REQUIREMENT: The answer must be only the lines below from the one holding "ग्रेनेड से हमला, दो सीआरपीएफ" down to the one holding "passerait volontiers !", ends included, printed exactly; please omit all pictures.
=======
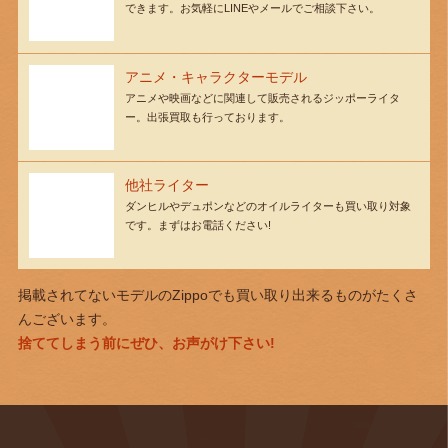
できます。お気軽にLINEやメールでご相談下さい。
アニメ・キャラクターモデル
アニメや映画などに関連して販売されるジッポーライタ
ー。出張買取も行っております。
他社ライター
ダンヒルやデュポンなどのオイルライターも買い取り対象
です。まずはお電話ください!
掲載されてないモデルのZippoでも買い取り出来るものがたくさ
んございます。
捨ててしまう前にぜひ、お声がけ下さい!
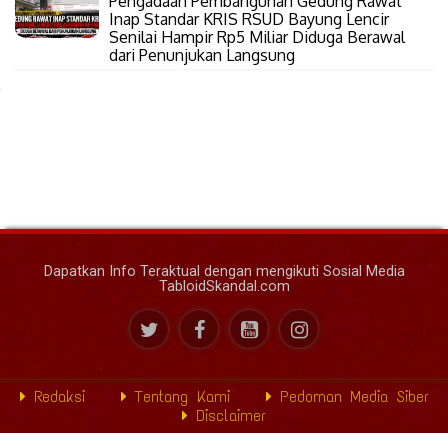
Pengadaan Pembangunan Gedung Rawat
Inap Standar KRIS RSUD Bayung Lencir
Senilai Hampir Rp5 Miliar Diduga Berawal
dari Penunjukan Langsung
Dapatkan Info Teraktual dengan mengikuti Sosial Media
TabloidSkandal.com
Redaksi
Tentang Kami
Pedoman Media Siber
Disclaimer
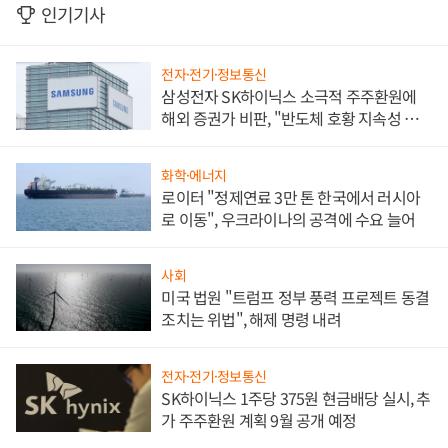
인기기사
전자·전기·정보통신
삼성전자 SK하이닉스 소극적 주주환원에
해외 증권가 비판, "반도체 호황 지속성 의
문"
화학·에너지
로이터 "정제연료 3만 톤 한국에서 러시아
로 이동", 우크라이나의 공격에 수요 늘어
사회
미국 법원 "트럼프 정부 풍력 프로젝트 동결
조치는 위법", 해제 명령 내려
전자·전기·정보통신
SK하이닉스 1주당 375원 현금배당 실시, 추
가 주주환원 계획 9월 공개 예정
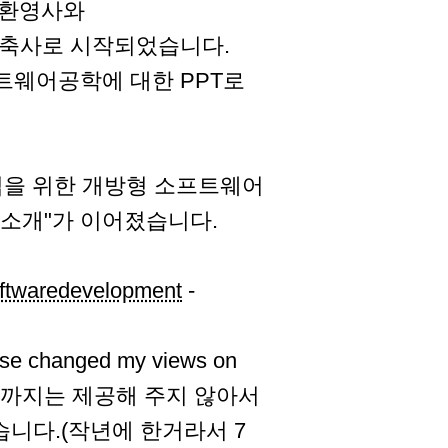
 환영사와
축사로 시작되었습니다.
트웨어공학에 대한 PPT로
업을 위한 개방형 소프트웨어
C 소개"가 이어졌습니다.
oftwaredevelopment
-
 changed my views on
 파일로까지는 제공해 주지 않아서
니다.(작년에 한거라서 7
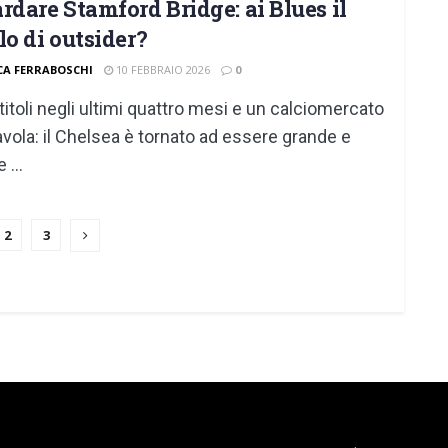
rdare Stamford Bridge: ai Blues il
lo di outsider?
CA FERRABOSCHI
10 FEBBRAIO 2026
0
titoli negli ultimi quattro mesi e un calciomercato
avola: il Chelsea è tornato ad essere grande e
 ...
2
3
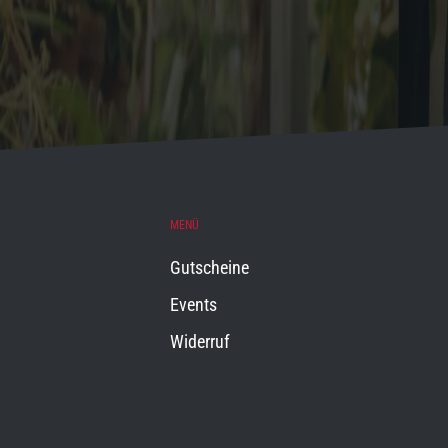
MENÜ
Gutscheine
Events
Widerruf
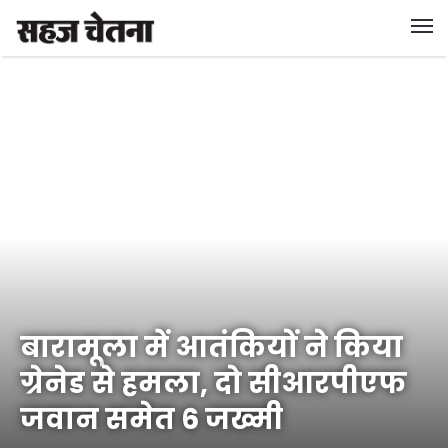
बारामूला में आतंकियों ने किया
ग्रेनेड से हमला, दो सीआरपीएफ
जवान समेत 6 जख्मी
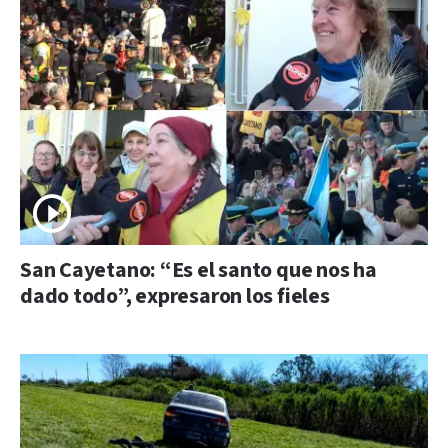
San Cayetano: “Es el santo que nos ha
dado todo”, expresaron los fieles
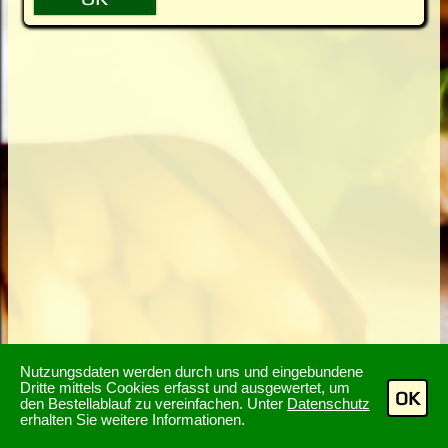
Nutzungsdaten werden durch uns und eingebundene
Dritte mittels Cookies erfasst und ausgewertet, um
OK
den Bestellablauf zu vereinfachen. Unter
Datenschutz
erhalten Sie weitere Informationen.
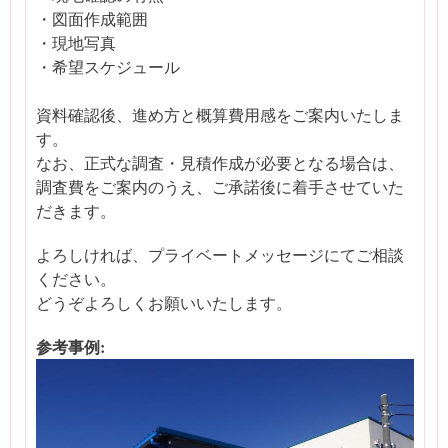
・図面作成範囲
・現地写真
・希望スケジュール
資料確認後、進め方と概算費用感をご案内いたしま
す。
なお、正式な調査・見積作成が必要となる場合は、
調査費をご案内のうえ、ご承諾後に着手させていた
だきます。
よろしければ、プライベートメッセージにてご相談
ください。
どうぞよろしくお願いいたします。
参考事例:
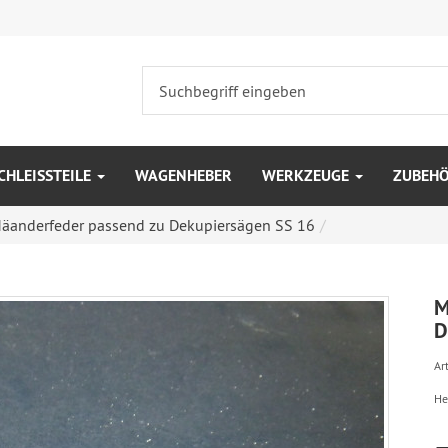
CHLEISSTEILE
WAGENHEBER
WERKZEUGE
ZUBEH
äanderfeder passend zu Dekupiersägen SS 16
M
D
Art
He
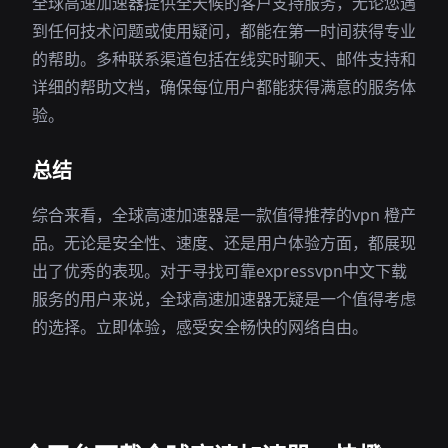
全球高速加速器提供全天候的客户支持服务，无论您遇
到任何技术问题或使用疑问，都能在第一时间获得专业
的帮助。多种联系渠道包括在线实时聊天、邮件支持和
详细的帮助文档，确保每位用户都能获得满意的服务体
验。
总结
综合来看，全球高速加速器是一款值得推荐的vpn 橙产
品。无论是安全性、速度、还是用户体验方面，都展现
出了优秀的表现。对于寻找可靠expressvpn中文下载
服务的用户来说，全球高速加速器无疑是一个值得考虑
的选择。立即体验，感受安全畅快的网络自由。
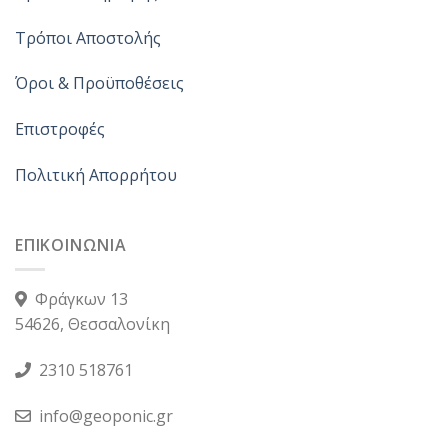
Τρόποι Αποστολής
Όροι & Προϋποθέσεις
Επιστροφές
Πολιτική Απορρήτου
ΕΠΙΚΟΙΝΩΝΙΑ
Φράγκων 13
54626, Θεσσαλονίκη
2310 518761
info@geoponic.gr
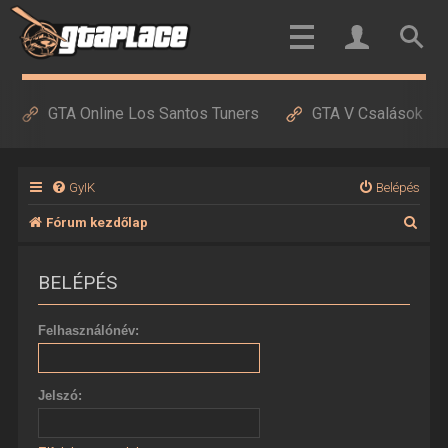
GTA Online Los Santos Tuners
GTA V Csalások
GyIK
Belépés
K
Fórum kezdőlap
e
BELÉPÉS
r
e
Felhasználónév:
s
é
Jelszó:
s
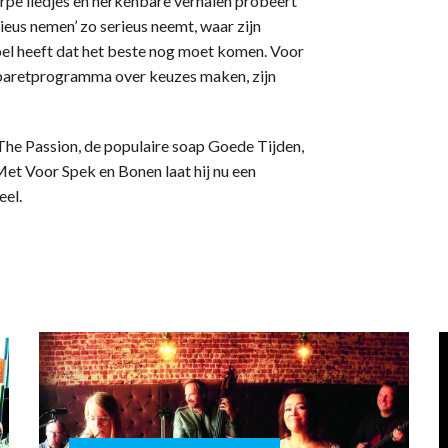
erpe liedjes en herkenbare verhalen probeert
ieus nemen’ zo serieus neemt, waar zijn
el heeft dat het beste nog moet komen. Voor
abaretprogramma over keuzes maken, zijn
The Passion, de populaire soap Goede Tijden,
et Voor Spek en Bonen laat hij nu een
eel.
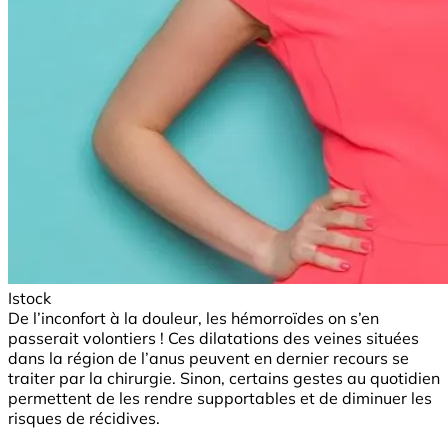
Istock
De l’inconfort à la douleur, les hémorroïdes on s’en
passerait volontiers ! Ces dilatations des veines situées
dans la région de l’anus peuvent en dernier recours se
traiter par la chirurgie. Sinon, certains gestes au quotidien
permettent de les rendre supportables et de diminuer les
risques de récidives.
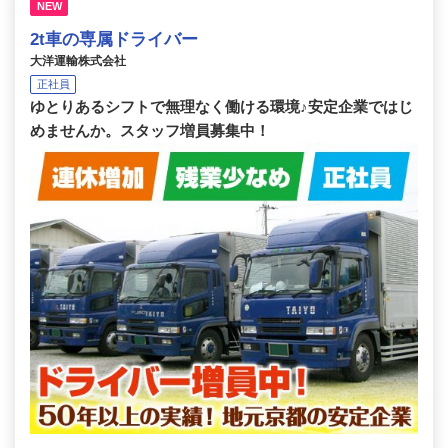
NEW
2t車の専属ドライバー
大洋運輸株式会社
正社員
ゆとりあるシフトで無理なく働ける環境♪安定企業ではじ
めませんか。スタッフ増員募集中！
=======
EXERCISE ANSWER:
ग्रेनेड से हमला, दो सीआरपीएफ
जवान समेत 6 जख्मी
San Cayetano: “Es el santo que nos ha
dado todo”, expresaron los fieles
Nutzungsdaten werden durch uns und eingebundene
Dritte mittels Cookies erfasst und ausgewertet, um
OK
den Bestellablauf zu vereinfachen. Unter
Datenschutz
erhalten Sie weitere Informationen.
・図面作成範囲
・現地写真
・希望スケジュール
資料確認後、進め方と概算費用感をご案内いたしま
す。
なお、正式な調査・見積作成が必要となる場合は、
調査費をご案内のうえ、ご承諾後に着手させていた
だきます。
よろしければ、プライベートメッセージにてご相談
ください。
どうぞよろしくお願いいたします。
参考事例:
CHLEISSTEILE
WAGENHEBER
WERKZEUGE
ZUBEH
äanderfeder passend zu Dekupiersägen SS 16
M
D
Art
He
全球高速加速器提供全天候的客户支持服务，无论您遇
到任何技术问题或使用疑问，都能在第一时间获得专业
的帮助。多种联系渠道包括在线实时聊天、邮件支持和
详细的帮助文档，确保每位用户都能获得满意的服务体
验。
总结
综合来看，全球高速加速器是一款值得推荐的vpn 橙产
品。无论是安全性、速度、还是用户体验方面，都展现
出了优秀的表现。对于寻找可靠expressvpn中文下载
服务的用户来说，全球高速加速器无疑是一个值得考虑
的选择。立即体验，感受安全畅快的网络自由。
Τρόποι Αποστολής
Όροι & Προϋποθέσεις
Επιστροφές
Πολιτική Απορρήτου
ΕΠΙΚΟΙΝΩΝΙΑ
Φράγκων 13
54626, Θεσσαλονίκη
2310 518761
info@geoponic.gr
GTA Online Los Santos Tuners
GTA V Csalások
GyIK
Belépés
K
Fórum kezdőlap
e
BELÉPÉS
r
e
Felhasználónév:
s
é
Jelszó:
s
erpe liedjes en herkenbare verhalen probeert
ieus nemen’ zo serieus neemt, waar zijn
el heeft dat het beste nog moet komen. Voor
abaretprogramma over keuzes maken, zijn
The Passion, de populaire soap Goede Tijden,
et Voor Spek en Bonen laat hij nu een
eel.
Istock
De l’inconfort à la douleur, les hémorroïdes on s’en
passerait volontiers ! Ces dilatations des veines situées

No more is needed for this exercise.